Because so many artists were called on to offer their services to the American morale, their art offers a snapshot of what life was like, and how artists grappled with their difficult circumstances. While times were bleak, WPA art often hailed the dignity of hard work, the beauty of the American landscape, and the richness of its resources to show that America had the potential to move forward. While a few works alluded to the hardships of the Great Depression, the overall spirit in WPA art was one of optimism, frequently combined with patriotism and nostalgia for a simpler, happier time. Throughout hundreds of public buildings, artists depicted Regionalism, or idealistic images of rural America, communal work, social gatherings, folk traditions, and entertainment, memorializing routine activities for the average American citizen. 

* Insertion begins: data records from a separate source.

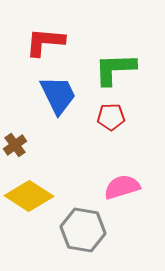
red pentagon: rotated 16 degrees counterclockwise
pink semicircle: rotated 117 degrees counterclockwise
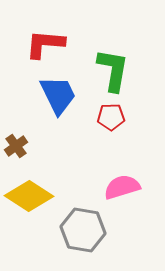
red L-shape: moved 2 px down
green L-shape: moved 2 px left, 1 px down; rotated 102 degrees clockwise
brown cross: moved 1 px right, 1 px down
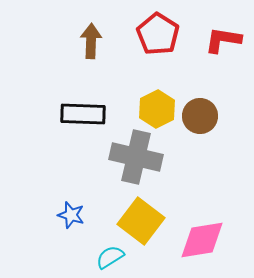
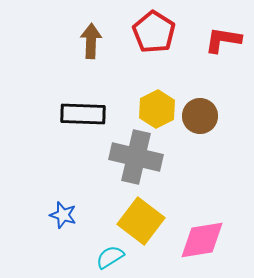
red pentagon: moved 4 px left, 2 px up
blue star: moved 8 px left
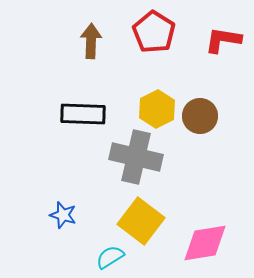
pink diamond: moved 3 px right, 3 px down
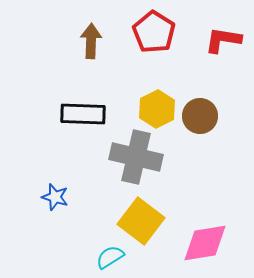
blue star: moved 8 px left, 18 px up
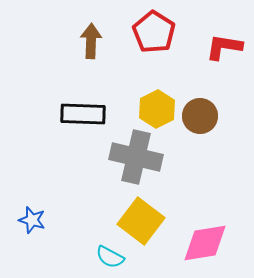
red L-shape: moved 1 px right, 7 px down
blue star: moved 23 px left, 23 px down
cyan semicircle: rotated 120 degrees counterclockwise
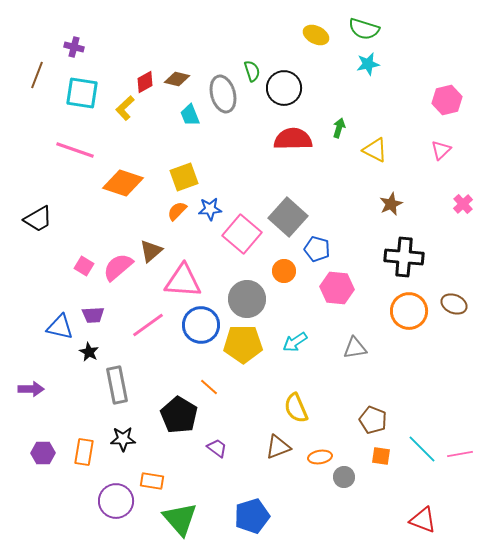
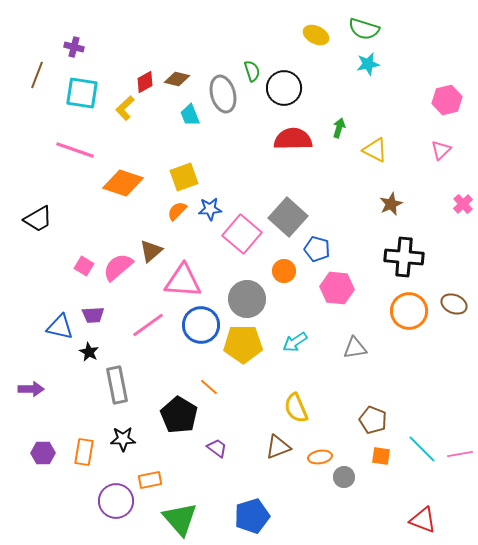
orange rectangle at (152, 481): moved 2 px left, 1 px up; rotated 20 degrees counterclockwise
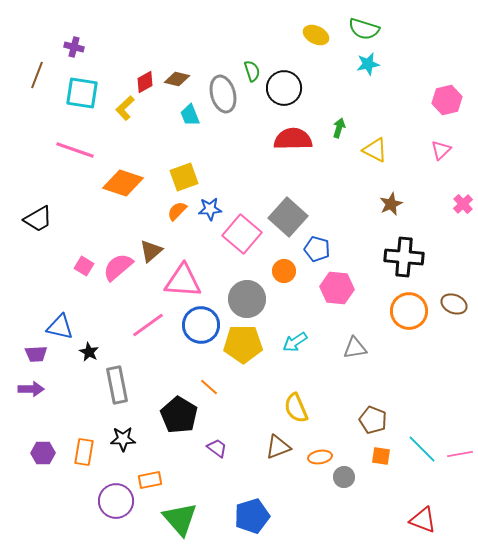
purple trapezoid at (93, 315): moved 57 px left, 39 px down
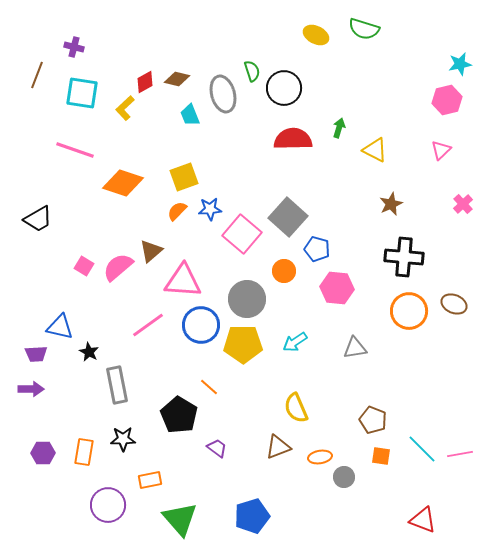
cyan star at (368, 64): moved 92 px right
purple circle at (116, 501): moved 8 px left, 4 px down
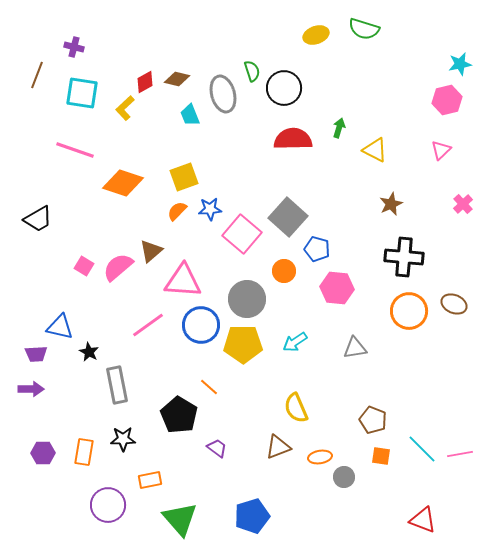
yellow ellipse at (316, 35): rotated 45 degrees counterclockwise
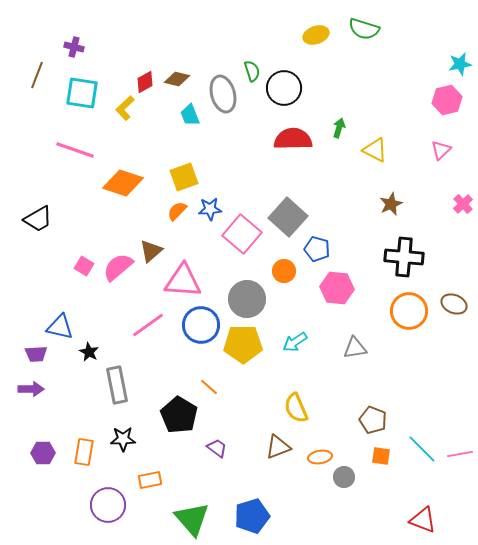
green triangle at (180, 519): moved 12 px right
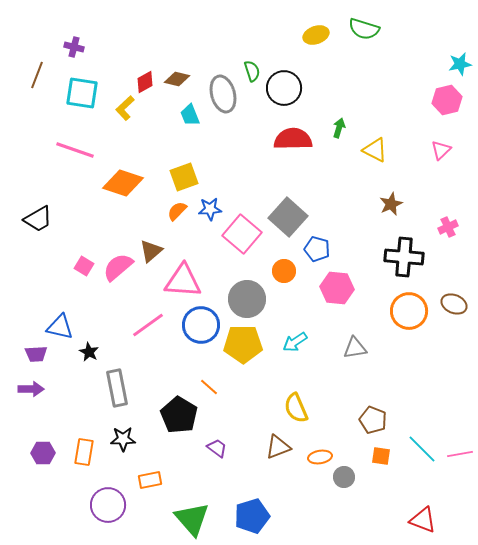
pink cross at (463, 204): moved 15 px left, 23 px down; rotated 18 degrees clockwise
gray rectangle at (117, 385): moved 3 px down
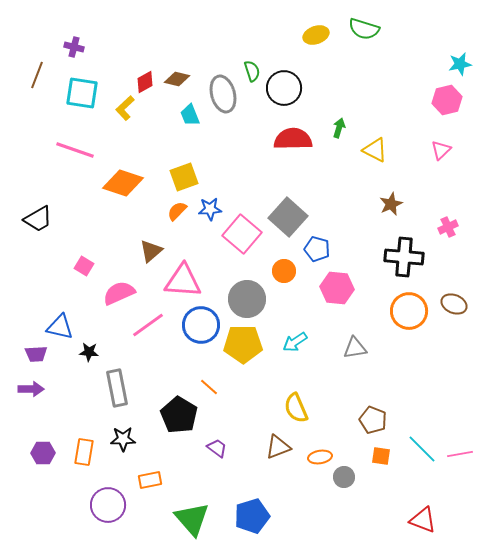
pink semicircle at (118, 267): moved 1 px right, 26 px down; rotated 16 degrees clockwise
black star at (89, 352): rotated 24 degrees counterclockwise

Though artists shared the common goals of capturing life in all its variety and promoting national pride, they had different approaches, and many modified their typical subject matter to fit whatever project they were assigned. Grant Wood, for example, used his commission to embrace nostalgic and positive values and chose to focus on the past in order to distract from the hardships many were facing. Louis Bouché was commissioned by the WPA to create a mural for the Kennedy Department of Justice, which depicted the Department’s positive influence on American society. Others focused instead on the grim reality of what they saw around them and communicated a need for change, such as Philip Evergood, whose politically-driven art was stimulated by an experience he had during the Depression where he came across poverty on the streets of New York City. Other artists represented hope, and what America could be in the future, such as James Swann, who depicted how art has the potential to revive society. Another artist, Reginald Marsh, used his commission to highlight the importance of workers to boost national pride, which was much needed at the time. 

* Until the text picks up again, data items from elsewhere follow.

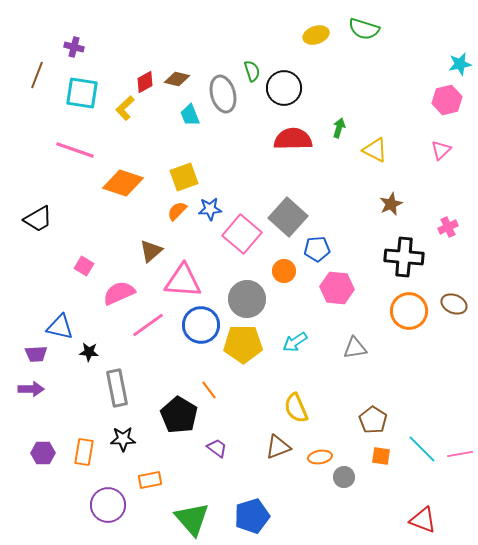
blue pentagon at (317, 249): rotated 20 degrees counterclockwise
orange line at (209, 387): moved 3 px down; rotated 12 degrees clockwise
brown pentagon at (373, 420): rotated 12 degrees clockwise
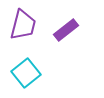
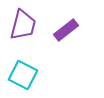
cyan square: moved 3 px left, 2 px down; rotated 24 degrees counterclockwise
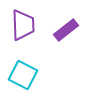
purple trapezoid: rotated 16 degrees counterclockwise
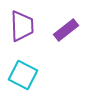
purple trapezoid: moved 1 px left, 1 px down
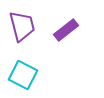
purple trapezoid: rotated 12 degrees counterclockwise
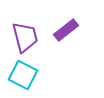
purple trapezoid: moved 3 px right, 11 px down
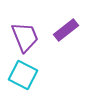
purple trapezoid: rotated 8 degrees counterclockwise
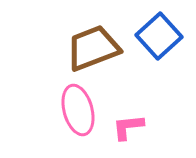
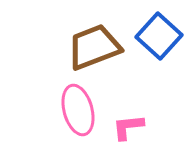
blue square: rotated 6 degrees counterclockwise
brown trapezoid: moved 1 px right, 1 px up
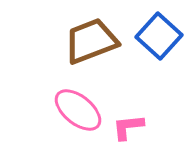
brown trapezoid: moved 3 px left, 6 px up
pink ellipse: rotated 36 degrees counterclockwise
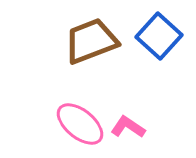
pink ellipse: moved 2 px right, 14 px down
pink L-shape: rotated 40 degrees clockwise
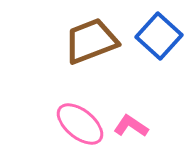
pink L-shape: moved 3 px right, 1 px up
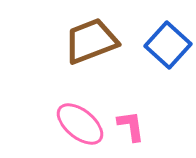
blue square: moved 9 px right, 9 px down
pink L-shape: rotated 48 degrees clockwise
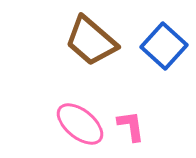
brown trapezoid: rotated 118 degrees counterclockwise
blue square: moved 4 px left, 1 px down
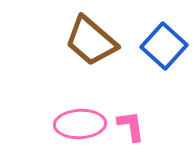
pink ellipse: rotated 42 degrees counterclockwise
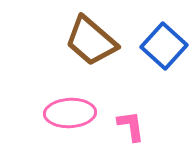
pink ellipse: moved 10 px left, 11 px up
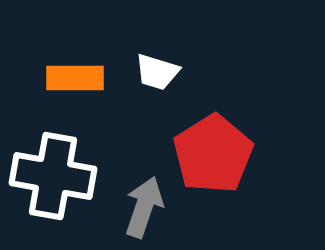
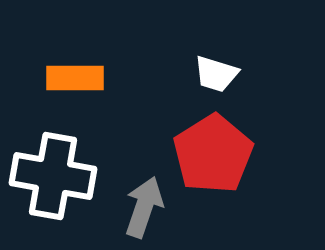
white trapezoid: moved 59 px right, 2 px down
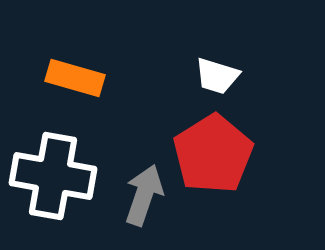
white trapezoid: moved 1 px right, 2 px down
orange rectangle: rotated 16 degrees clockwise
gray arrow: moved 12 px up
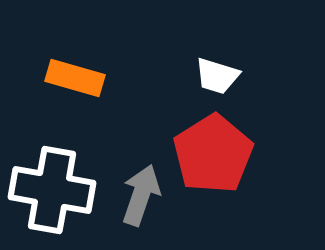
white cross: moved 1 px left, 14 px down
gray arrow: moved 3 px left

While artists were offered opportunities through the WPA, they were far from immune to the distress caused by the Depression, and many still struggled to make a living. Will Barnet detailed a bleak scene he came across, saying: 

“It was like a war going on. There were bread lines and men lined around three, four, five, six blocks waiting to get a bowl of soup. It was an extraordinary situation. And one felt this terrible dark cloud over the whole city.” 

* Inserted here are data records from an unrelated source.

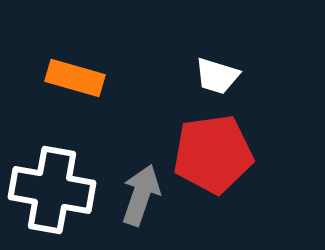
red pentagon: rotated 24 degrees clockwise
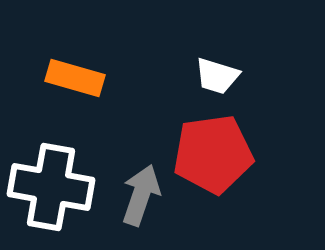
white cross: moved 1 px left, 3 px up
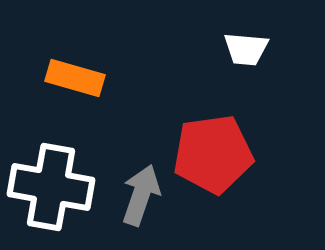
white trapezoid: moved 29 px right, 27 px up; rotated 12 degrees counterclockwise
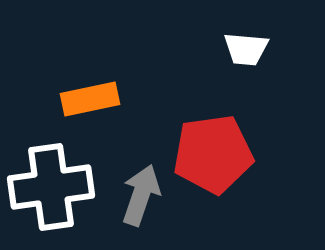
orange rectangle: moved 15 px right, 21 px down; rotated 28 degrees counterclockwise
white cross: rotated 18 degrees counterclockwise
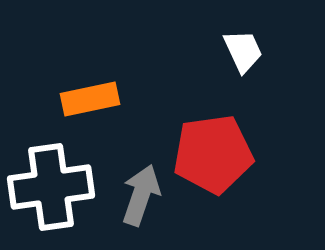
white trapezoid: moved 3 px left, 2 px down; rotated 120 degrees counterclockwise
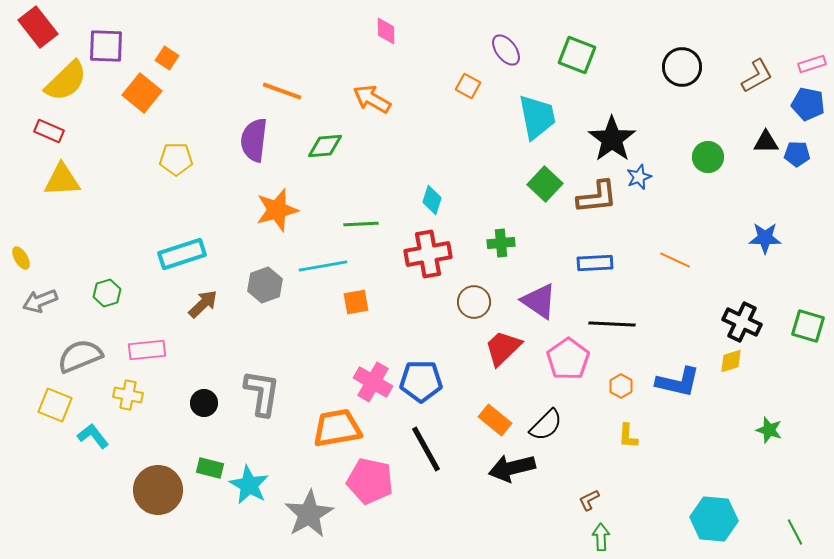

Moses Soyer also described the hardships artists experienced, saying

“Depression–who can describe the hopelessness that its victims knew? Perhaps no one better than the artist taking his work to show the galleries. They were at a standstill. The misery of the artist was acute.” 


A New Deal: Artists of the WPA from the CMA Collection highlights artists who worked for the WPA, and in doing so, fostered resilience for a struggling nation. You will learn about the projects artists worked on, the subjects they were interested in, and how their own lives were affected by the Depression. Each of these artists helped to foster the nation’s spirit and prove that even in the darkest of times, art serves as a uniting force to collectively lead people into a brighter future.